If you were to watch the first 10 to 15 minutes of “Rabbit Trap,” the fundamentally flawed feature debut of writer/director Bryn Chainey, and stop there, you might think you were witnessing the start of a unique horror vision. In particular, the way the film uses sound in these opening scenes feels like something special; it takes on a sinister resonance, almost as if it’s tapping into another plane of existence. You can practically feel it rattling through your bones and deep into the recesses of your mind. It’s a great way to open.
Then, just when you are starting to get interested in how it will manage to keep drawing you in deeper, “Rabbit Trap” reveals it actually won’t be doing that. Instead, the film starring Dev Patel and Rosy McEwen takes a shockingly steep dive into narrative tedium and ho-hum genre beats. What initially begins as a formally adventurous tale of a husband and wife trying to make sense of a sound they recorded in 1976 deep in the Welsh woods becomes a woefully meandering and mundane horror misfire that wastes its potential.

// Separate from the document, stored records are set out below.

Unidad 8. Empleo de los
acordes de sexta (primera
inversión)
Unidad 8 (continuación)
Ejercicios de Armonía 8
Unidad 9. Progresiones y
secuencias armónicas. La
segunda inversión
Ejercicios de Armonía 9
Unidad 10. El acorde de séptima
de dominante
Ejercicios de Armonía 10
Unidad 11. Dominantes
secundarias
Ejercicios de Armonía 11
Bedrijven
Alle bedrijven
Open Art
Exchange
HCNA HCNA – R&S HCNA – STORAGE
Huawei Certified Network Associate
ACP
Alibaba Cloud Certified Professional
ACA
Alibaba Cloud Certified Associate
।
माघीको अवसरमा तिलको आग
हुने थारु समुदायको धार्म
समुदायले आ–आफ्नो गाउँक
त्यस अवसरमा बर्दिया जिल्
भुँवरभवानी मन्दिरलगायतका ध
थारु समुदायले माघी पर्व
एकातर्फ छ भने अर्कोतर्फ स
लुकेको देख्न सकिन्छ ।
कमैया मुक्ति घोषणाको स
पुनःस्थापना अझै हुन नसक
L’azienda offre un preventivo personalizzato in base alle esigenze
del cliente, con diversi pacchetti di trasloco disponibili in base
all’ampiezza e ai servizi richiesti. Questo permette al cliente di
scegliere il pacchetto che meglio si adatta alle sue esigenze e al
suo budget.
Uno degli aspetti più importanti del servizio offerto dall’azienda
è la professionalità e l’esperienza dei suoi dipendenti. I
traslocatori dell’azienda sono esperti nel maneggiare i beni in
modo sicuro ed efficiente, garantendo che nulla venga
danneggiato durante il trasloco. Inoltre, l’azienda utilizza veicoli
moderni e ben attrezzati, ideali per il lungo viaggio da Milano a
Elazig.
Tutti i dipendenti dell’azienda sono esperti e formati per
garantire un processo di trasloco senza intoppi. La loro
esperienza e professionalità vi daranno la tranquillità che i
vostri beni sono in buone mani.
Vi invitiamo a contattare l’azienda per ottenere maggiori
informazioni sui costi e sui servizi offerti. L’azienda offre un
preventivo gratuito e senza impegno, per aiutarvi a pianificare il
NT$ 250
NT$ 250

Even as the sound design remains impeccable, it’s in service of little.
Premiering Friday at the Sundance Film Festival, the film follows musicians Darcy (Patel) and Daphne (McEwen) as they try to make a new album full of droning sounds captured from the natural world around them. It’s tough going with frequent power outages, but the duo keep at it, clearly in love with each other. The way sound is interwoven with their intimacy, with one scene warping and distorting in striking fashion, is stunning. Then they get a visitor in an unnamed child (Jade Croot) and everything falls apart.

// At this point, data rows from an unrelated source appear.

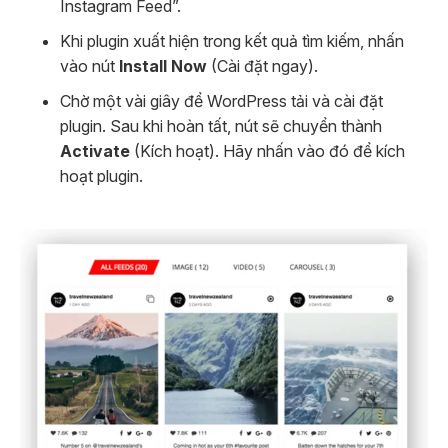
Instagram Feed”.
Khi plugin xuất hiện trong kết quả tìm kiếm, nhấn
vào nút
Install Now
(Cài đặt ngay).
Chờ một vài giây để WordPress tải và cài đặt
plugin. Sau khi hoàn tất, nút sẽ chuyển thành
Activate
(Kích hoạt). Hãy nhấn vào đó để kích
hoạt plugin.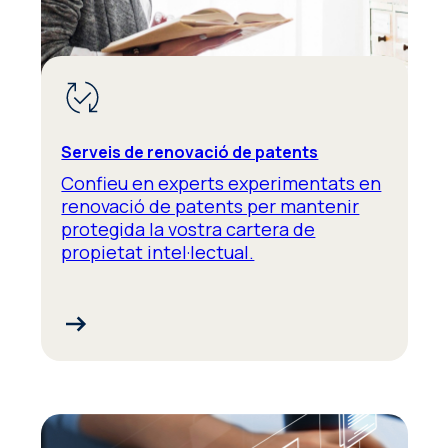
Serveis de renovació de patents
Confieu en experts experimentats en
renovació de patents per mantenir
protegida la vostra cartera de
propietat intel·lectual.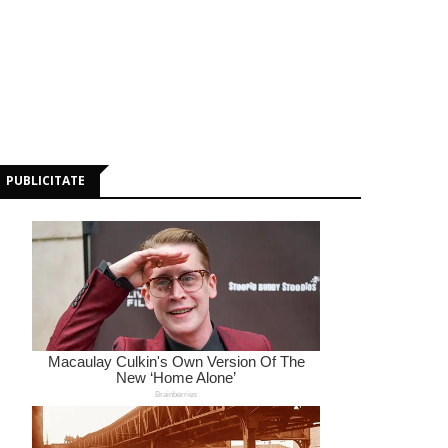
PUBLICITATE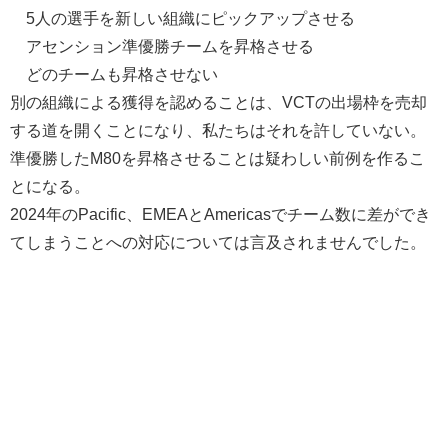
5人の選手を新しい組織にピックアップさせる
アセンション準優勝チームを昇格させる
どのチームも昇格させない
別の組織による獲得を認めることは、VCTの出場枠を売却
する道を開くことになり、私たちはそれを許していない。
準優勝したM80を昇格させることは疑わしい前例を作るこ
とになる。
2024年のPacific、EMEAとAmericasでチーム数に差ができ
てしまうことへの対応については言及されませんでした。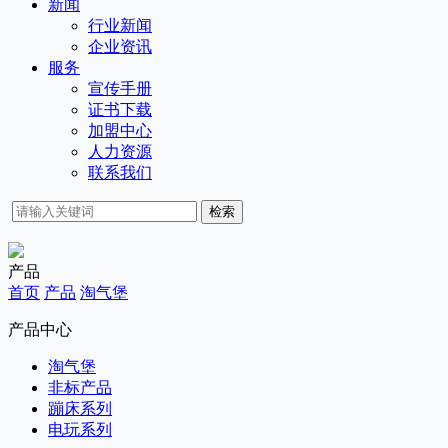
新闻
行业新闻
企业资讯
服务
宣传手册
证书下载
加盟中心
人力资源
联系我们
检索
产品
首页
产品
淘气堡
产品中心
淘气堡
非标产品
蹦床系列
电玩系列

Darcy initially knocks the child over, then Darcy apologizes and attempts to make amends. As their focus shifts from the interesting soundscapes of their album to the child, the film’s themes start to feel increasingly spelled-out rather than slippery. There are references to creatures lurking in the woods and discussions of how to catch rabbits, but Chainey’s attempts to get creepy mileage out of the child wear thin.
Most disappointing is how Patel’s character gets saddled with a series of nightmares that take the form of a figure at the edge of his bed. These scenes just hammer home how he has a past trauma, but they feeling tactless and forced rather than a genuine exploration of the pain we carry with us. Patel gives a solid performance and McEwen matches him well enough, but it’s hard to shake the feeling that the film is more interested in its vague creepiness than in its characters.
When “Rabbit Trap” tries to pit the couple against the child, both are painted with the broadest of strokes and resemble caricatures more than actual people trying to figure out what the hell is going on. The more strange things that happen, the more we realize how little we actually know about any of them. It’s more superficial than mysterious, despite the remarkable craft that sends shivers up your spine when the forest comes alive and the sound reaches a fever pitch.
The tragedy comes in how the film traps itself in a corner with nowhere interesting or even scary to go. “Rabbit Trap” finds some occasionally effective moments of atmospheric dread and sadness, only to leave those moments stranded. You can hear the film’s promise if you turn up the volume as loud as you can and listen closely, but it remains so faint it might as well be the wind.